Parent Order Interventions

While child orders are running, the parent order waits for its child orders to be completed, i.e. to arrive at the Join Instruction. The parent order therefore is assigned the WAITING state, see JS7 - Order State Transitions.

  • If the parent order is suspended then child orders will continue to run. After joining child orders in the Join Instruction the parent order is put in a SUSPENDED state with the node following the Fork / Join Instruction.
  • If the parent order is cancelled then child orders will continue to run. After joining child orders in the Join Instruction the parent order's cancellation will become effective and it will make the parent order leave the workflow with an unsuccessful outcome. 

Suspending / Cancelling Child Orders

Child orders can be suspended or cancelled individually and from bulk operations:

  • If a child order is suspended then it is put to the SUSPENDED state. As a result the child order completes its current instruction and stops with the next node and remains in this state until being later on resumed or cancelled. If the operation to suspend an order is used with the kill option then the job that is currently executed by the child order will be killed and the orders will be suspended with the next node.
  • Child orders can be cancelled, however, they will not leave the workflow but will leave their current branch and jump to the Join Instruction. Should child orders not be intended to pass the remaining instructions in a branch, then they can be resumed from the Join Instruction. The cancel operation allows the child order to complete its current node unless the kill option is used that will kill a running job executed by the order.
  • Consider that child orders can take the role of parent orders in nested Fork Instructions.

Consider that any operation to suspend or to cancel child orders work asynchronously as the jobs that are executed for child orders could be used with Agents on different servers.

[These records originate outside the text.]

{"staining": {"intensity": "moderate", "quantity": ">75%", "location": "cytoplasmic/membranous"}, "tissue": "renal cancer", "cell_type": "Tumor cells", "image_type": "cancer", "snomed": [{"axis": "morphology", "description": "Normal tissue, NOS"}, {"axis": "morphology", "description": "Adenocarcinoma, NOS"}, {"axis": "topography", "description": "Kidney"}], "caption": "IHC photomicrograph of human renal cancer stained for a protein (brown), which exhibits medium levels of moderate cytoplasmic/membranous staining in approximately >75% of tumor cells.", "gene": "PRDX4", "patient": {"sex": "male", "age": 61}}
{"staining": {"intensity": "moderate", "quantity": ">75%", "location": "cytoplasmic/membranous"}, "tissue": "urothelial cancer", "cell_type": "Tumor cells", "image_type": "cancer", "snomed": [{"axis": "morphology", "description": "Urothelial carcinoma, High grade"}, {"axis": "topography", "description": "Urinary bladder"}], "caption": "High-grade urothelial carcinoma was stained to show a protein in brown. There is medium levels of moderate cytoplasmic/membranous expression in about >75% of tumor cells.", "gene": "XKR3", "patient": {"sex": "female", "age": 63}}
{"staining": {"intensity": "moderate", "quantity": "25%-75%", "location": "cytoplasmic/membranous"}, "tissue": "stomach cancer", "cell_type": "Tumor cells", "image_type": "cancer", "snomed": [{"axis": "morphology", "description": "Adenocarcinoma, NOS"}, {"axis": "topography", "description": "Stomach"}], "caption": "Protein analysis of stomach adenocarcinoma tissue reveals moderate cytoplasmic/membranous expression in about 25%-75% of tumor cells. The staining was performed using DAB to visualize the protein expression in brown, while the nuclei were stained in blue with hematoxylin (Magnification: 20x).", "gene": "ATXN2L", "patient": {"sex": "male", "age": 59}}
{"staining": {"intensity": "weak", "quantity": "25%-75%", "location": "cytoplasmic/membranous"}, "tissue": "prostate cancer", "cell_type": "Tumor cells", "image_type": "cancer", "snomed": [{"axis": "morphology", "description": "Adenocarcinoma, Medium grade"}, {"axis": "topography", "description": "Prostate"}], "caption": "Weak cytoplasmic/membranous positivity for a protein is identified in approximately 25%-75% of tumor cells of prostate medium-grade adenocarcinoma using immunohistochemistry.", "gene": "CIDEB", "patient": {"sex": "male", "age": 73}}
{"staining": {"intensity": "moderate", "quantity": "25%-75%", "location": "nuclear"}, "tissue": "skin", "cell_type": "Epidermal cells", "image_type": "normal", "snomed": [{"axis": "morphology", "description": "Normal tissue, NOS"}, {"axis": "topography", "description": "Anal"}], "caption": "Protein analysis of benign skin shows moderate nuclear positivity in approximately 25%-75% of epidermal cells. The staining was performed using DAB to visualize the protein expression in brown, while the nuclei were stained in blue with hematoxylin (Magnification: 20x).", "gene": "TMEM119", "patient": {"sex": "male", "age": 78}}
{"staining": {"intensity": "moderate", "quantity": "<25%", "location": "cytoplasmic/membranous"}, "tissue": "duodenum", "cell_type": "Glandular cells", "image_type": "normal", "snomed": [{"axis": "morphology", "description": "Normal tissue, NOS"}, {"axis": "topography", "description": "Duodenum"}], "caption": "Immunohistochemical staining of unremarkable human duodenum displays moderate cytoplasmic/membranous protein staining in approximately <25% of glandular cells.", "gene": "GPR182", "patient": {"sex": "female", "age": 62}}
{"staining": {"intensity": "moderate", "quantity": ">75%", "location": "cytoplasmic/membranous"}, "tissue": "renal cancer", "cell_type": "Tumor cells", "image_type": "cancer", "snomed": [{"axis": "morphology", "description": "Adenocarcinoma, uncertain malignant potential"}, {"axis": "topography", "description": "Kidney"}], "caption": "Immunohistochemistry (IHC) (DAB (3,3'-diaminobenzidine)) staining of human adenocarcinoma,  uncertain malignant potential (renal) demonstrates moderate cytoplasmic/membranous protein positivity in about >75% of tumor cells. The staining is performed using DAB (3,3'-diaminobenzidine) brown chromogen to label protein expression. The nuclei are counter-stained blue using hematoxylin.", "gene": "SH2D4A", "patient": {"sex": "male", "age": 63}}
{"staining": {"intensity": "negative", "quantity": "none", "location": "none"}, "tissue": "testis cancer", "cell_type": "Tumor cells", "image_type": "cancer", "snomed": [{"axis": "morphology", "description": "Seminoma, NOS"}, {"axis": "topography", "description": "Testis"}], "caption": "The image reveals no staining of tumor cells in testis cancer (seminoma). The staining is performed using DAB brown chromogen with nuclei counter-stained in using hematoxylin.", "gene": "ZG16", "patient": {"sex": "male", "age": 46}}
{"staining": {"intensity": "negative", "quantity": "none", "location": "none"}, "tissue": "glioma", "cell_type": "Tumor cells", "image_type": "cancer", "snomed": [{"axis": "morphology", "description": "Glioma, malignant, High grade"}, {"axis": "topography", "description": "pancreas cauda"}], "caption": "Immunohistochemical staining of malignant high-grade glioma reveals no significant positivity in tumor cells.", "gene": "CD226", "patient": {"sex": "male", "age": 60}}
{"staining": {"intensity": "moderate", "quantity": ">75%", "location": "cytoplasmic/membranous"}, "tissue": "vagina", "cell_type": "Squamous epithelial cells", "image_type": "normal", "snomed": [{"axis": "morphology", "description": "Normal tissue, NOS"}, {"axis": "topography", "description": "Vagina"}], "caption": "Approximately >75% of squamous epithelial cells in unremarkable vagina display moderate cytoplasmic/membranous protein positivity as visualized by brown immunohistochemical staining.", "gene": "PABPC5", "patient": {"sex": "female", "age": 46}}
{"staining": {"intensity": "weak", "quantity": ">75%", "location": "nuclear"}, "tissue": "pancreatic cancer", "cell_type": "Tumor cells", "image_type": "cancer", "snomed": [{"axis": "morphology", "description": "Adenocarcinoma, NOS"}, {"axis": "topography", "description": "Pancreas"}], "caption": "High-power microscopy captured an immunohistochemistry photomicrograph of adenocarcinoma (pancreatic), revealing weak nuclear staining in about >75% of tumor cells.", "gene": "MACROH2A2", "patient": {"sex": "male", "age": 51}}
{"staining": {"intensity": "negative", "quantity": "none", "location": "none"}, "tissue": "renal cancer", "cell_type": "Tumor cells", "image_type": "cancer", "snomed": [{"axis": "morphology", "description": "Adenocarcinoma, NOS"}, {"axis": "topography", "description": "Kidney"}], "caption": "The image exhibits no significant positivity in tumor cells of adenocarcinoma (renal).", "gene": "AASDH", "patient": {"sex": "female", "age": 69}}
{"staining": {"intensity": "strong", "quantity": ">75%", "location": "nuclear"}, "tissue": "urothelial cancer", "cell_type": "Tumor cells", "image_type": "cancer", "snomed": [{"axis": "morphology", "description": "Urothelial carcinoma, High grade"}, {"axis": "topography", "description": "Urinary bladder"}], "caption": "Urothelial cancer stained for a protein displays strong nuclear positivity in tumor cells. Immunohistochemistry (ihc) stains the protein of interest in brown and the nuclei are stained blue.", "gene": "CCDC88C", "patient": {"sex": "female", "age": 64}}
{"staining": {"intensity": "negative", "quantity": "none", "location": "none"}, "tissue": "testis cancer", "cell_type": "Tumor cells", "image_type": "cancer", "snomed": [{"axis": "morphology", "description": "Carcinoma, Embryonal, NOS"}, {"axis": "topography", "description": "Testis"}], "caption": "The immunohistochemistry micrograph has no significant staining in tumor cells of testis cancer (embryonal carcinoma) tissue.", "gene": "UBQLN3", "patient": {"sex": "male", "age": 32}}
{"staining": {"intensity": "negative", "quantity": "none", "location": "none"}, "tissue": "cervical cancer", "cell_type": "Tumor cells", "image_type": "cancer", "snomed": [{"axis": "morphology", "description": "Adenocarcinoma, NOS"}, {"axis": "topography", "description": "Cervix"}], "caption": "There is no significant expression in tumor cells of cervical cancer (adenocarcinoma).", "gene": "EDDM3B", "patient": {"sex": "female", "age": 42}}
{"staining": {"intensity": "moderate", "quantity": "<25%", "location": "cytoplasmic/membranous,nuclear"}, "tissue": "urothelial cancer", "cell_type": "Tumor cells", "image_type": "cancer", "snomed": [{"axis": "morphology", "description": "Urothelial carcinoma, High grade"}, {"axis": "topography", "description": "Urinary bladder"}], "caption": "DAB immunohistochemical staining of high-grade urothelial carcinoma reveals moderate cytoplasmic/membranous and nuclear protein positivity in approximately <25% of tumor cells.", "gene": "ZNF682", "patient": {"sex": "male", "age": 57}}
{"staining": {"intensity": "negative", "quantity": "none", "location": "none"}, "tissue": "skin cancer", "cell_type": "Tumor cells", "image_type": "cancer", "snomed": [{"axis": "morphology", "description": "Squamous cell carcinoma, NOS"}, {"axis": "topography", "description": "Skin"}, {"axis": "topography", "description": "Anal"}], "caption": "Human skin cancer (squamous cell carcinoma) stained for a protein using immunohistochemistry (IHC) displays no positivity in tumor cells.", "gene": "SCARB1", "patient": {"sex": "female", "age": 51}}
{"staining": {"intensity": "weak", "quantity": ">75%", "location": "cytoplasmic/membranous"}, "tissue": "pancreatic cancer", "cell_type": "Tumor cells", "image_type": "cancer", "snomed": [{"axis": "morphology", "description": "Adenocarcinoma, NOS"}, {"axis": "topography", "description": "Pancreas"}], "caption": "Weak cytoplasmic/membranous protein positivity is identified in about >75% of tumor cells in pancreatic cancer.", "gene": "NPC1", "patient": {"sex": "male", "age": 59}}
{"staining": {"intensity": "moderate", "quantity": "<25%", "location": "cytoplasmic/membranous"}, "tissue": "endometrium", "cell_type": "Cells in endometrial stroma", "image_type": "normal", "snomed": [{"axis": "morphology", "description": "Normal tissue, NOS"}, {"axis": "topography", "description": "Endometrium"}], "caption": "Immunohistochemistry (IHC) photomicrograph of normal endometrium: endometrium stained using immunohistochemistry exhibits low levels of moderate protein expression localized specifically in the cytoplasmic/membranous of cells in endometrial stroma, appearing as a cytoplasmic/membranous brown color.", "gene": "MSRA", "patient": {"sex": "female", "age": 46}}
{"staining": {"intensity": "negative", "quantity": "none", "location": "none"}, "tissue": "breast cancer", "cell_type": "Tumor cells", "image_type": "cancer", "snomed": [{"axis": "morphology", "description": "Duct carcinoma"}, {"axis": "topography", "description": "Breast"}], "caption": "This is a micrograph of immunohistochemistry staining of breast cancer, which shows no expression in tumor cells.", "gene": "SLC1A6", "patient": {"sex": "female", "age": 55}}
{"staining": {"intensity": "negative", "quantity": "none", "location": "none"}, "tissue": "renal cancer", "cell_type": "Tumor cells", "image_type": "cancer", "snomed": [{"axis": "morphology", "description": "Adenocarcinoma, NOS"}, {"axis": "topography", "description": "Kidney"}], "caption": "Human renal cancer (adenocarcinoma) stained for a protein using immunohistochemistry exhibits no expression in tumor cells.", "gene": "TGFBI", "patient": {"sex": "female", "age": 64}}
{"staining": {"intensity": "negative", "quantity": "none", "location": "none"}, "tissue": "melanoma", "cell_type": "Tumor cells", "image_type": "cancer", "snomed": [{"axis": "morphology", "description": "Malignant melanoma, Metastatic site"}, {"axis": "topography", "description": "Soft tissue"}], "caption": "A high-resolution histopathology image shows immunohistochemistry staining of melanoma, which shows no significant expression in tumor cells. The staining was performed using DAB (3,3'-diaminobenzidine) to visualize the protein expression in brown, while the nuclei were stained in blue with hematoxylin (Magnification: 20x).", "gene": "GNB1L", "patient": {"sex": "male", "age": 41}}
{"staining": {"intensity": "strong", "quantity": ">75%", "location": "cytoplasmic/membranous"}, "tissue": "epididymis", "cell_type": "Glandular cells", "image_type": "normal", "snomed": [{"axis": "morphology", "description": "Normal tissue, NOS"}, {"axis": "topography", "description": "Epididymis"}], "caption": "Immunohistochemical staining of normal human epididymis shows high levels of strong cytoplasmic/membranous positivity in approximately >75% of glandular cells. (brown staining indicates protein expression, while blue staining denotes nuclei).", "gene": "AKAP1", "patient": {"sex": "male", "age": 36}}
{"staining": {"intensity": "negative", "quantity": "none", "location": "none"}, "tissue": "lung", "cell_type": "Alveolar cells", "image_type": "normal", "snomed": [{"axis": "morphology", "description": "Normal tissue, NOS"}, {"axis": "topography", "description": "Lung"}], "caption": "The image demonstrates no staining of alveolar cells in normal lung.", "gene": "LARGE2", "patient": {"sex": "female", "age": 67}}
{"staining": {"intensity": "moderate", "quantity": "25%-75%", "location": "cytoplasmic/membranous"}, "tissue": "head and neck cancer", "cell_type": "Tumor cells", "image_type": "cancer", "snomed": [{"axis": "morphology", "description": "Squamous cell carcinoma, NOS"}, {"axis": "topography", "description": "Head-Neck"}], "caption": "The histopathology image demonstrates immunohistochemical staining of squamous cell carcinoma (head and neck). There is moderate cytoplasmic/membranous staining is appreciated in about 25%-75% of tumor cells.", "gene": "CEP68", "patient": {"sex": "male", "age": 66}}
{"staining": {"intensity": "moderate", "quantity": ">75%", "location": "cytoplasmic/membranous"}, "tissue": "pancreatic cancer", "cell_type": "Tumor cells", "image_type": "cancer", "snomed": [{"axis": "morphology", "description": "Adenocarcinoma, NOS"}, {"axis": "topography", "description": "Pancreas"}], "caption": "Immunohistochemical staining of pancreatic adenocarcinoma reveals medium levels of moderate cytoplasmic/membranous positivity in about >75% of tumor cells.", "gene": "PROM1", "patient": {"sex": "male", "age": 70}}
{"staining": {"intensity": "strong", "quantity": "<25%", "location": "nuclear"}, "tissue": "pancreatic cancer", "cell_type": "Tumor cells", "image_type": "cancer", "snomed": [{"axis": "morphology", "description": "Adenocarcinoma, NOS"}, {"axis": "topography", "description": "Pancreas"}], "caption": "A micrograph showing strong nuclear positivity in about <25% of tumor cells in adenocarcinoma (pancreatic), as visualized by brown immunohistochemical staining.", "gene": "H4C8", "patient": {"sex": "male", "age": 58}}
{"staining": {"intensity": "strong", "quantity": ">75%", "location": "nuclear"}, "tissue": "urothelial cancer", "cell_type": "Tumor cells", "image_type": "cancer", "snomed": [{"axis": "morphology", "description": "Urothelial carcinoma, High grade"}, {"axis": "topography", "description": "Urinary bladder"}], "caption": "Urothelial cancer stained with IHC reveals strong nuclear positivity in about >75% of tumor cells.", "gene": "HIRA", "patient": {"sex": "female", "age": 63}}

Therefore any bulk operation to suspend/cancel all child orders boil down to an individual operation and result per child order.

Resuming Child Orders

Child orders can be resumed if they are in a SUSPENDED or FAILED state.


  • Child orders can be resumed from the current node.
  • Child orders can be resumed from any previous or later node within their branch.
    • For example, the child order can be dragged & dropped to one of the nodes within its branch:

       

    • Child orders cannot be resumed from nodes in nested instructions configured with the branch and they cannot be resumed to a node outside of the branch.
    • Child orders can be resumed to the end of the branch, indicating that no further instructions and jobs in the branch should be executed.
      • For example, the child order can be dragged & dropped to the Join node of the Fork Instruction.



      • In this situation the child order is assigned its previous outcome of being successful or unsuccessful.
      • For example, a FAILED child order that is resumed from the end of its branch carries an unsuccessful outcome that is inherited by its parent order causing the parent order to be put in the FAILED state.
      • Users who want to force successful execution of a failed child order should resume the child order from a job node that will be executed successfully.